> [Excerpt]

Vermont Business Magazine This Sunday, the physicians and nurses of Southwestern Vermont Medical Center (SVMC) OB/GYN and the nurses of SVMC Women’s and Children’s Services will celebrate Maternal Health Awareness Day, which is observed every year on January 23. The aim is to raise awareness of issues that have led to increased rates of maternal mortality and launch two major projects focused on addressing the issue of maternal mortality locally.
“While it may be surprising to some, maternal mortality is a significant problem in the United States,” said Kimberley Sampson, MD, an OB/GYN and the chair of the Department of Obstetrics. “In fact, maternal mortality is on the rise.”
Sampson cites statistics from the American College of Obstetricians and Gynecologists, which estimates that pregnancy-related complications result in approximately 700 deaths in the United States each year. For every pregnancy-related death, there are 70 severe maternal morbidity events, or unexpected outcomes of labor and delivery that result in significant short- or long-term consequences to someone’s health.
While proud of their safety record, the professionals who interact with delivering families—including physicians, anesthesiologists, midwives, and nurses—are engaging in a continuous quality improvement project in conjunction with the Alliance for Innovation on Maternal Health, known as AIM. The project provides additional, in-depth training and the most recent evidence-based plans for early pregnancy to delivery and beyond. Issues covered include obstetric hemorrhage, hypertension in pregnancy, reduction of primary cesarean birth, and care for those with substance use disorder, among others.
“SVMC has always been among the safest places to deliver,” Sampson explains. “This project should give patients and their families added confidence that we are using every available resource to ensure our safety measures are the best anywhere.”
The second project relates to providing all staff with training in trauma-informed care. The project helps professionals discern when a patient might have experienced trauma in their past and helps them adjust care as needed.
“It is important for every member of the healthcare team to recognize how common trauma is and the effects it has on their patients’ health,” Sampson said. “When we incorporate trauma-informed approaches, our patients will benefit.”

Saved data entries:
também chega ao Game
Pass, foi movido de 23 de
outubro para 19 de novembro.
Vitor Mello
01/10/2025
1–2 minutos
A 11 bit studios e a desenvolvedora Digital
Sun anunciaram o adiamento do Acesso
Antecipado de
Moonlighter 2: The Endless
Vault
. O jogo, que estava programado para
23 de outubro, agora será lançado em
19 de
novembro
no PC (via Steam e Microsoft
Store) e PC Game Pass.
---
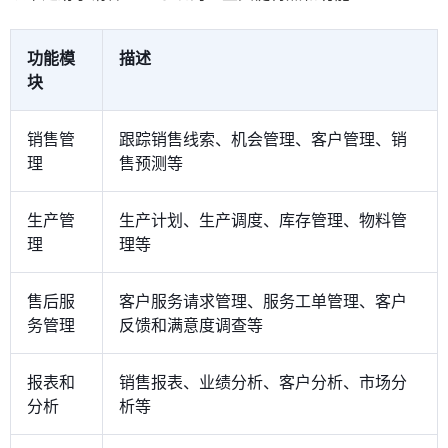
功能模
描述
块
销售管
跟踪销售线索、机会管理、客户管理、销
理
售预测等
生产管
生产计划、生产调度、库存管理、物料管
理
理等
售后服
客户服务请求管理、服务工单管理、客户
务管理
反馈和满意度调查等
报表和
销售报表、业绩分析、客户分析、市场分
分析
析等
--
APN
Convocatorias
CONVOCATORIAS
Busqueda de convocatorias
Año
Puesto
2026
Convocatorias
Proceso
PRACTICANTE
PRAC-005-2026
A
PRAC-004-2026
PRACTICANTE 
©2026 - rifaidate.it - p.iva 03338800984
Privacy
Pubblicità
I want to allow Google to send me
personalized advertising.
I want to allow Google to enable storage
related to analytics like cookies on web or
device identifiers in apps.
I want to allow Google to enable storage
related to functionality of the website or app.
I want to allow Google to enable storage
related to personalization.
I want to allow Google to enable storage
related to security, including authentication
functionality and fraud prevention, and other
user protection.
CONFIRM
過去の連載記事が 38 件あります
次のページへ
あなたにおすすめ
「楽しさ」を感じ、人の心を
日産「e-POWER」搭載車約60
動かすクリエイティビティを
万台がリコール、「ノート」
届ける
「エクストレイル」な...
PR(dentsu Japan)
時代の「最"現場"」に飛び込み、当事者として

> [Exercise 1] Print the stretch of the article on Maternal Health Awareness Day from "The second project" through "care as needed.".
> [Exercise 2] In the article on Maternal Health Awareness Day, on what date is the day observed each year?
> [Exercise 3] Go on with the article on Maternal Health Awareness Day, starting after its last sentence.
The records are separate material and have no connection to the article on Maternal Health Awareness Day.

> [Final answer 1]
The second project relates to providing all staff with training in trauma-informed care. The project helps professionals discern when a patient might have experienced trauma in their past and helps them adjust care as needed.

> [Final answer 2] January 23

> [Final answer 3]
Although trauma affects people of all races, ages, and socioeconomic backgrounds, training in trauma-informed care is expected to aid efforts to improve equality in healthcare access and outcomes.
To learn more about Maternal Health Awareness Day and see how OB/GYNs nationwide are contributing to improved health for our patients, interested members of the public can follow #MHAD2022 on Sunday.
Southwestern Vermont Health Care (SVHC) is a comprehensive, preeminent, healthcare system providing exceptional, convenient, and affordable care to the communities of Bennington and Windham Counties of Vermont, eastern Rensselaer and Washington Counties of New York, and northern Berkshire County in Massachusetts. SVHC includes Southwestern Vermont Medical Center (SVMC), Southwestern Vermont Regional Cancer Center, the Centers for Living and Rehabilitation, and the SVHC Foundation. SVMC includes 25 primary and specialty care practices.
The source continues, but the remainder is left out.